Par contre il est tout à fait possible d’aborder cette transformation des pratiques individuelles entre les associant à l’apport des pratiques collectives. Il existe maints endroits où des soignants mettent en commun leurs compétences pour justement offrir aux personnes malades des savoirs pluriels qui, par leurs interactions, permettent l’accompagnement des maladies chroniques au plus prêts des réalités vécues par la personne malade. Ceci existe dans les réseaux de santé, dans les maisons de santé de proximité en France et dans d’autres pays (les maisons médicales belges par exemple). Le paradoxe ici, c’est de croire que pour améliorer une pratique professionnelle individuelle il faut agir collectivement.
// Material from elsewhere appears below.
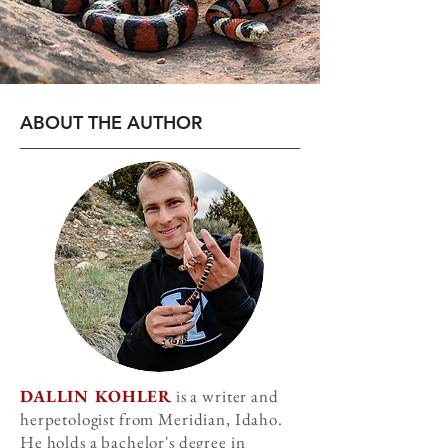
ABOUT THE AUTHOR
DALLIN KOHLER
is a writer and
herpetologist from Meridian, Idaho.
He holds a bachelor's degree in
Il y a probablement, en France, une majorité de médecins généralistes qui tentent chaque jour de s’approcher des critères d’excellence. Au lieu de promouvoir une récompense par l’argent, il serait plus utile que la CNAM/ETAT, qui en a les moyens, participe à une analyse de ce qui contrarie en permanence cet accès a l’excellence. Il y a là un véritable chantier à explorer. Mais pour cela, il faut changer de culture dans les rapports entre les organismes payeurs et les professionnels de la santé. Il ne pourra pas y avoir de contrats d’amélioration des pratiques professionnelles des médecins généralistes soutenus par l’Etat tant que la culture médicale ne sera pas remplacée par la culture santé, et que cette recherche louable et nécessaire de l’amélioration des pratiques se pense et s’élabore dans une dimension de santé publique et de démocratie sanitaire.
1) Il faut maintenant parler de CNAM/ETAT tant l’indépendance de la CNAM est devenue impossible.